§ **Task prompt**
Exclude images and print all the records verbatim.

§ **Records for the task**

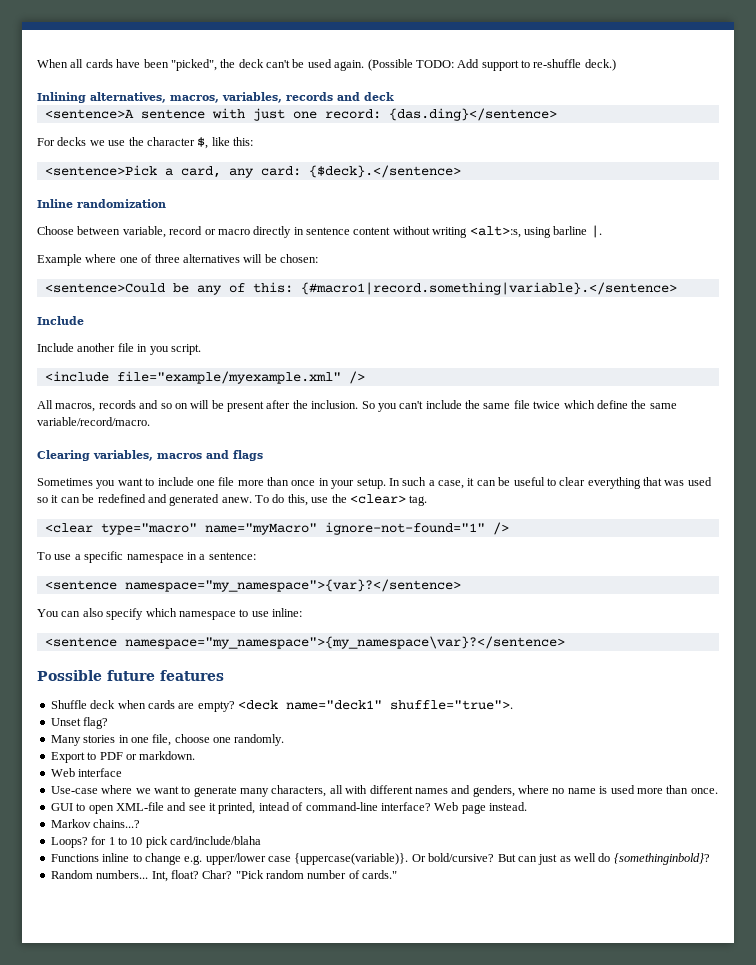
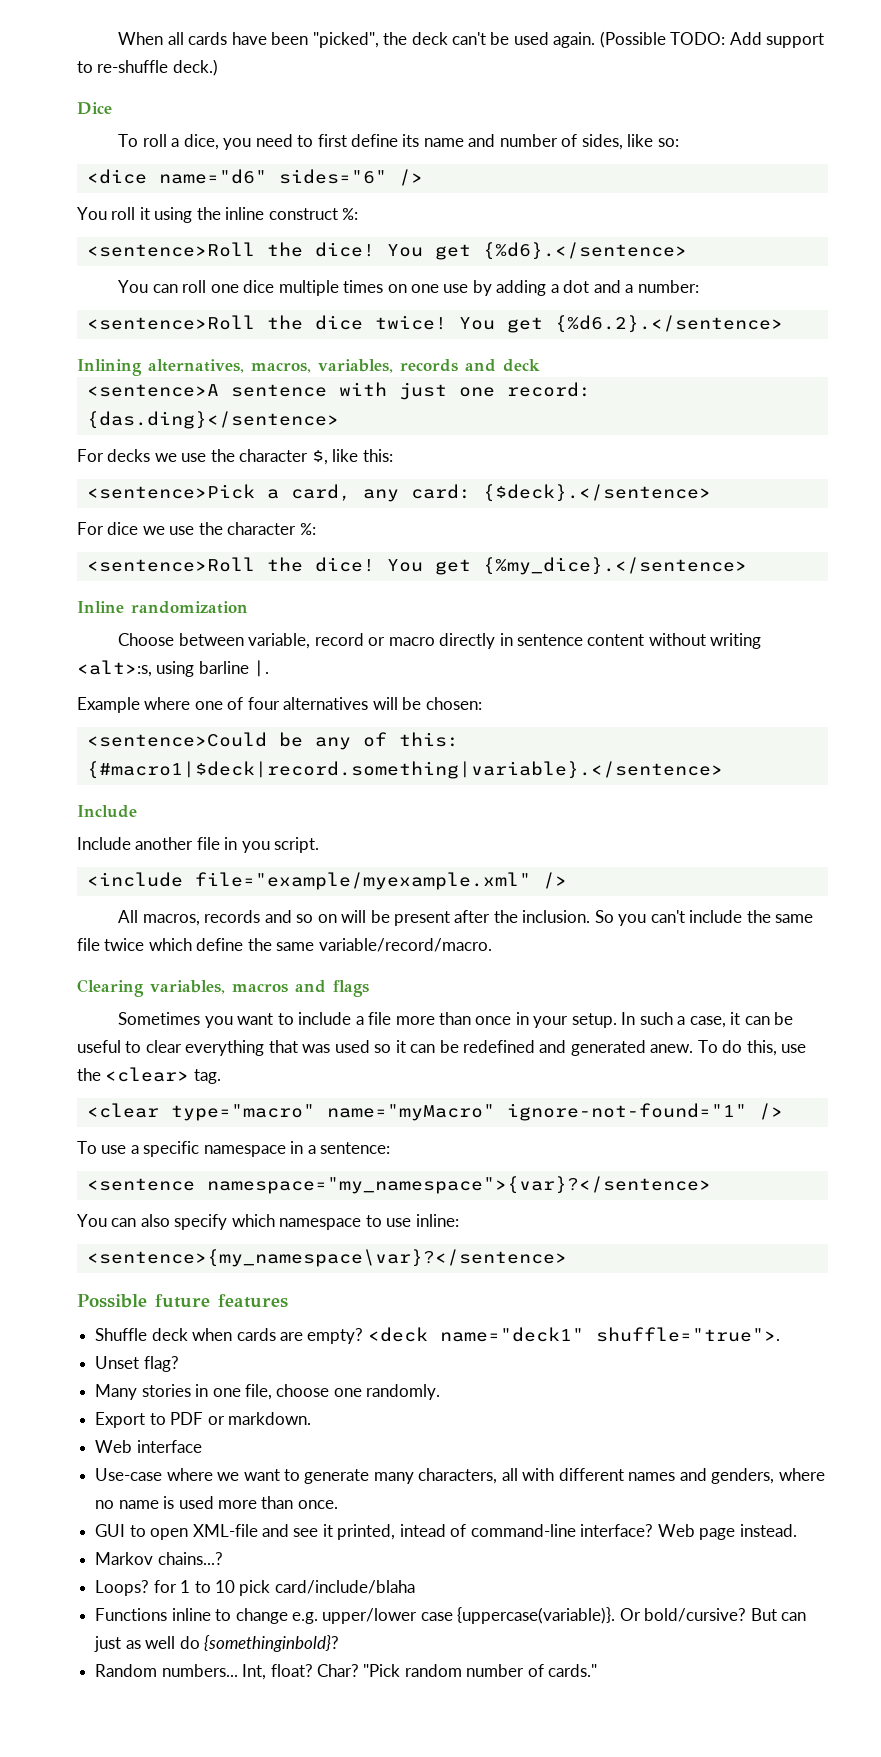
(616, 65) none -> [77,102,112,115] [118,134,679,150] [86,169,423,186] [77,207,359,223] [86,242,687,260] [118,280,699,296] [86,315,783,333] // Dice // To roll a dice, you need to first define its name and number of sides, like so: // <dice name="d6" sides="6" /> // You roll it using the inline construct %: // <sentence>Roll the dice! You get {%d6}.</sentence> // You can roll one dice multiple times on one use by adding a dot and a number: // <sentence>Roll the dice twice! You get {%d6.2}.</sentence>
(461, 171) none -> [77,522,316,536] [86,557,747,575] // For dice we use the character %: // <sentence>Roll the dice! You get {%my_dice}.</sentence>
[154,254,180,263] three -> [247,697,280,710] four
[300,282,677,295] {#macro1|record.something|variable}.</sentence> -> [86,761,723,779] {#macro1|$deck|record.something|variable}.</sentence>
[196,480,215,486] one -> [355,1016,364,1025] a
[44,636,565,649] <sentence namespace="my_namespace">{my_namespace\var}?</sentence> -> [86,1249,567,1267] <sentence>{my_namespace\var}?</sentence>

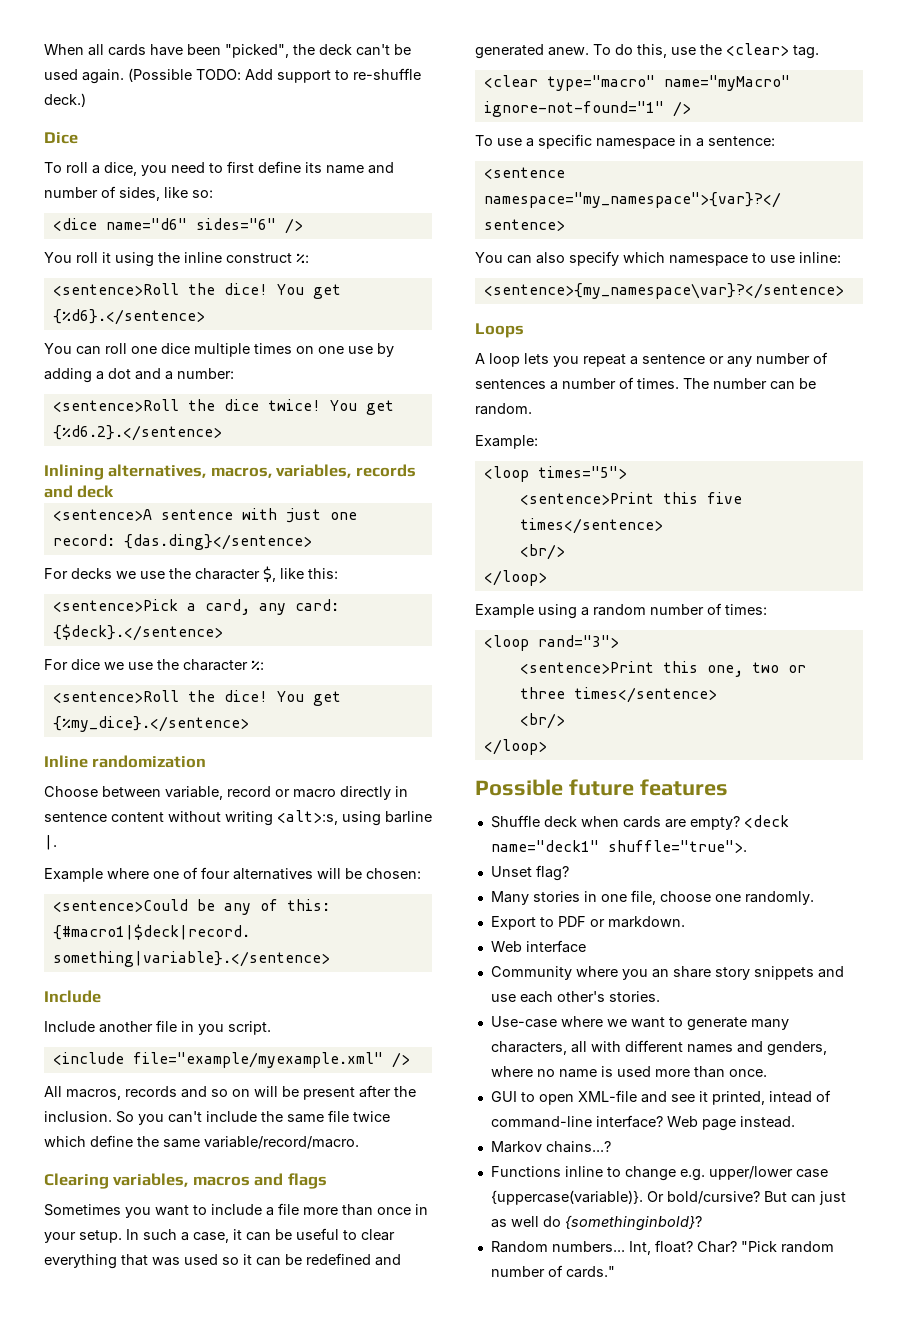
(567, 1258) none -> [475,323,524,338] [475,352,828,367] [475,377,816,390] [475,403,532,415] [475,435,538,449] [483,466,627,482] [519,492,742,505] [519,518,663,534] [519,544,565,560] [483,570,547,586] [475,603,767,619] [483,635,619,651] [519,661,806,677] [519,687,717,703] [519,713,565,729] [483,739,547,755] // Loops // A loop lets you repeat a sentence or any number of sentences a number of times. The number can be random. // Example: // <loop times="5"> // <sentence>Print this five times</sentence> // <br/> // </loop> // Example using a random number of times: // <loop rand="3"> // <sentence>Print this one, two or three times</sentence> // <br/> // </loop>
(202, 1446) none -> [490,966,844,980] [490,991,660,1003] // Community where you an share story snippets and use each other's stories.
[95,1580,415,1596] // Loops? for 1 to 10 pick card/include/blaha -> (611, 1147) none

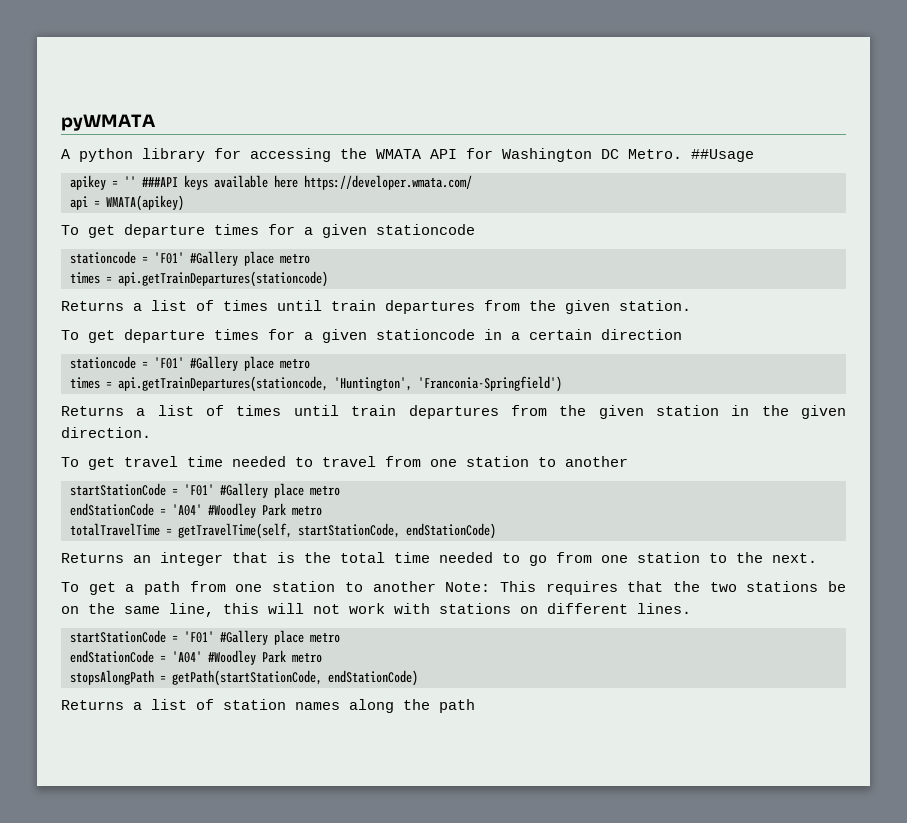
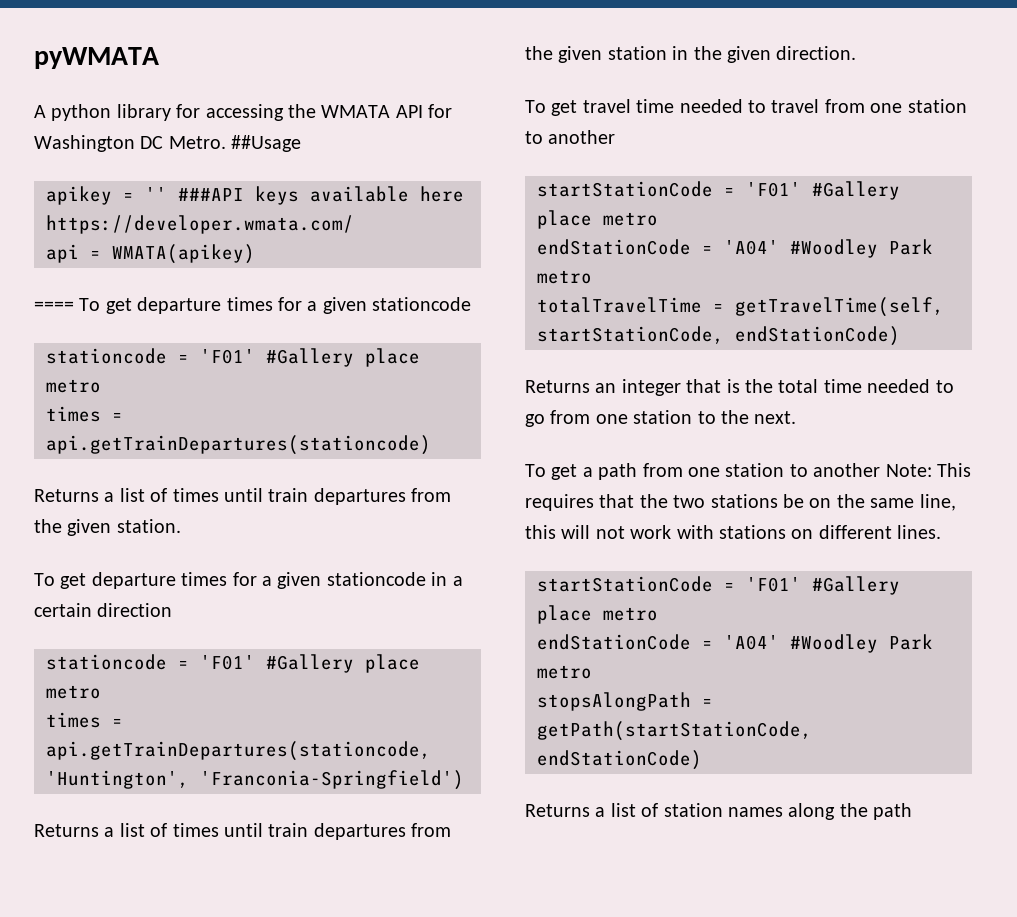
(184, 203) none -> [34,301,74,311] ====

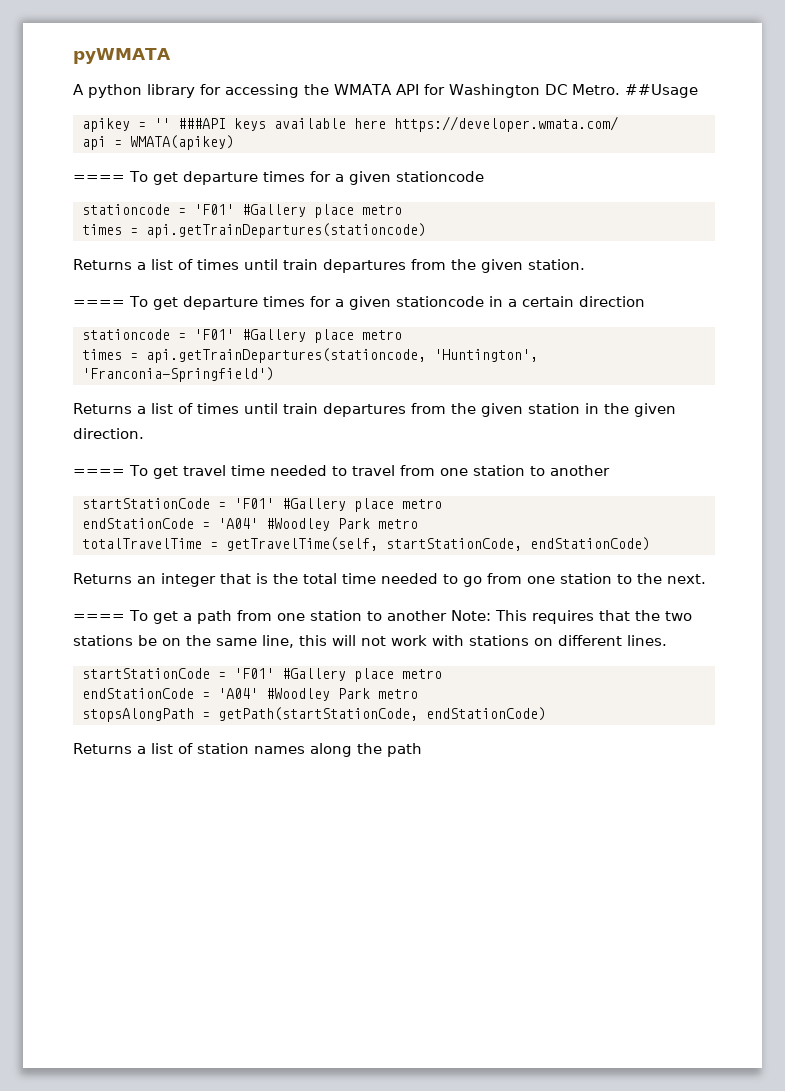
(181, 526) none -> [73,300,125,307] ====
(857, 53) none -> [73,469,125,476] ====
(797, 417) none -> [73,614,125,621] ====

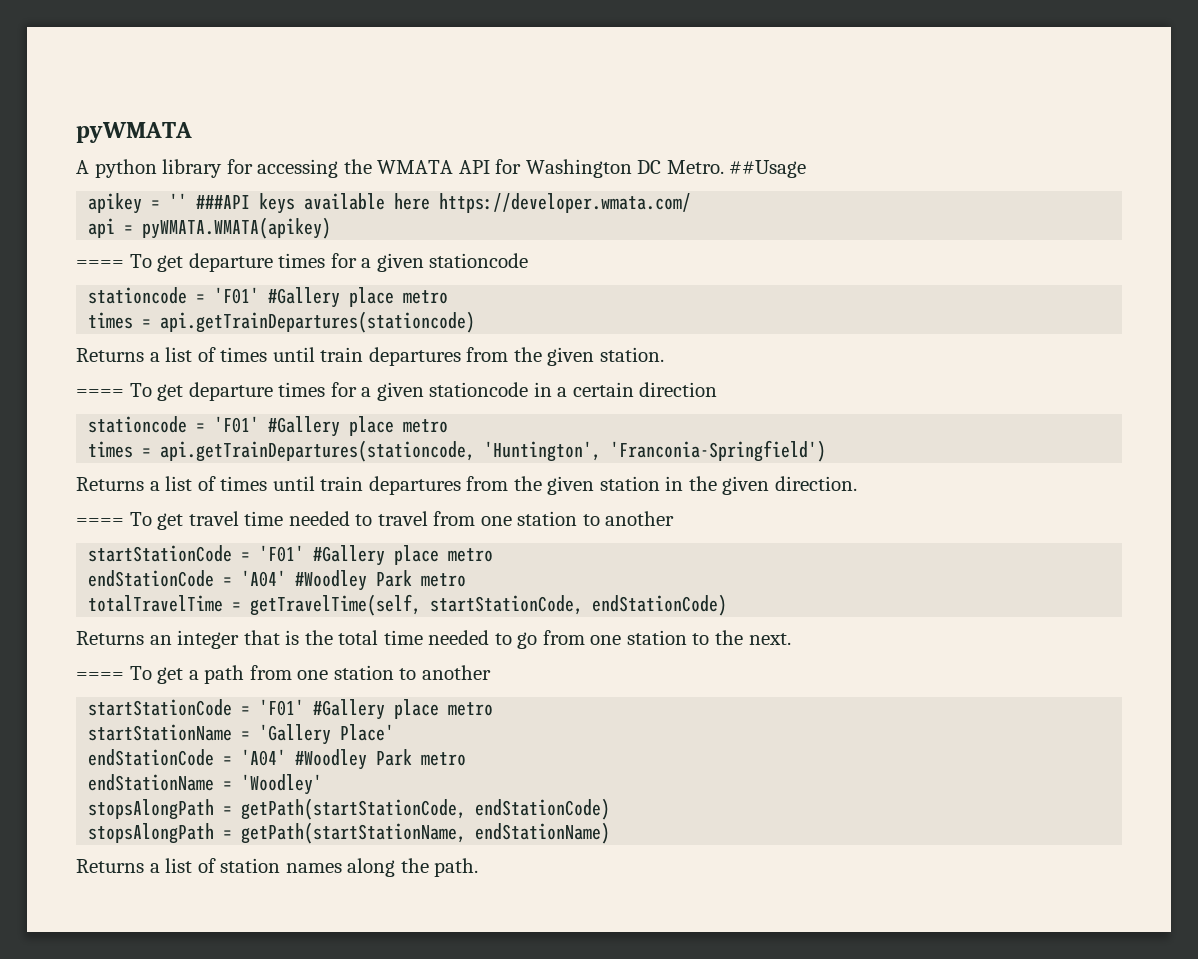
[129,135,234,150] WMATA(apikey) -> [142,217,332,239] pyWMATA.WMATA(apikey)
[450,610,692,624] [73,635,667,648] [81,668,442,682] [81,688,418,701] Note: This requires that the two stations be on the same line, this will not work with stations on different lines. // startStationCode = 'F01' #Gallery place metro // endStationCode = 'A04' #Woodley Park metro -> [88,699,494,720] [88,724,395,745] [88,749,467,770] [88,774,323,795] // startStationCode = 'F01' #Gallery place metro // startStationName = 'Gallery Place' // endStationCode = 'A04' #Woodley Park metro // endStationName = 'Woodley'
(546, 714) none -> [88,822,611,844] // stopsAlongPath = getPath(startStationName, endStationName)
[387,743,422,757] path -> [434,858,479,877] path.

§ **Exercise output**
(616, 65) none -> [77,102,112,115] [118,134,679,150] [86,169,423,186] [77,207,359,223] [86,242,687,260] [118,280,699,296] [86,315,783,333] // Dice // To roll a dice, you need to first define its name and number of sides, like so: // <dice name="d6" sides="6" /> // You roll it using the inline construct %: // <sentence>Roll the dice! You get {%d6}.</sentence> // You can roll one dice multiple times on one use by adding a dot and a number: // <sentence>Roll the dice twice! You get {%d6.2}.</sentence>
(461, 171) none -> [77,522,316,536] [86,557,747,575] // For dice we use the character %: // <sentence>Roll the dice! You get {%my_dice}.</sentence>
[154,254,180,263] three -> [247,697,280,710] four
[300,282,677,295] {#macro1|record.something|variable}.</sentence> -> [86,761,723,779] {#macro1|$deck|record.something|variable}.</sentence>
[196,480,215,486] one -> [355,1016,364,1025] a
[44,636,565,649] <sentence namespace="my_namespace">{my_namespace\var}?</sentence> -> [86,1249,567,1267] <sentence>{my_namespace\var}?</sentence>

(567, 1258) none -> [475,323,524,338] [475,352,828,367] [475,377,816,390] [475,403,532,415] [475,435,538,449] [483,466,627,482] [519,492,742,505] [519,518,663,534] [519,544,565,560] [483,570,547,586] [475,603,767,619] [483,635,619,651] [519,661,806,677] [519,687,717,703] [519,713,565,729] [483,739,547,755] // Loops // A loop lets you repeat a sentence or any number of sentences a number of times. The number can be random. // Example: // <loop times="5"> // <sentence>Print this five times</sentence> // <br/> // </loop> // Example using a random number of times: // <loop rand="3"> // <sentence>Print this one, two or three times</sentence> // <br/> // </loop>
(202, 1446) none -> [490,966,844,980] [490,991,660,1003] // Community where you an share story snippets and use each other's stories.
[95,1580,415,1596] // Loops? for 1 to 10 pick card/include/blaha -> (611, 1147) none

(184, 203) none -> [34,301,74,311] ====

(181, 526) none -> [73,300,125,307] ====
(857, 53) none -> [73,469,125,476] ====
(797, 417) none -> [73,614,125,621] ====

[129,135,234,150] WMATA(apikey) -> [142,217,332,239] pyWMATA.WMATA(apikey)
[450,610,692,624] [73,635,667,648] [81,668,442,682] [81,688,418,701] Note: This requires that the two stations be on the same line, this will not work with stations on different lines. // startStationCode = 'F01' #Gallery place metro // endStationCode = 'A04' #Woodley Park metro -> [88,699,494,720] [88,724,395,745] [88,749,467,770] [88,774,323,795] // startStationCode = 'F01' #Gallery place metro // startStationName = 'Gallery Place' // endStationCode = 'A04' #Woodley Park metro // endStationName = 'Woodley'
(546, 714) none -> [88,822,611,844] // stopsAlongPath = getPath(startStationName, endStationName)
[387,743,422,757] path -> [434,858,479,877] path.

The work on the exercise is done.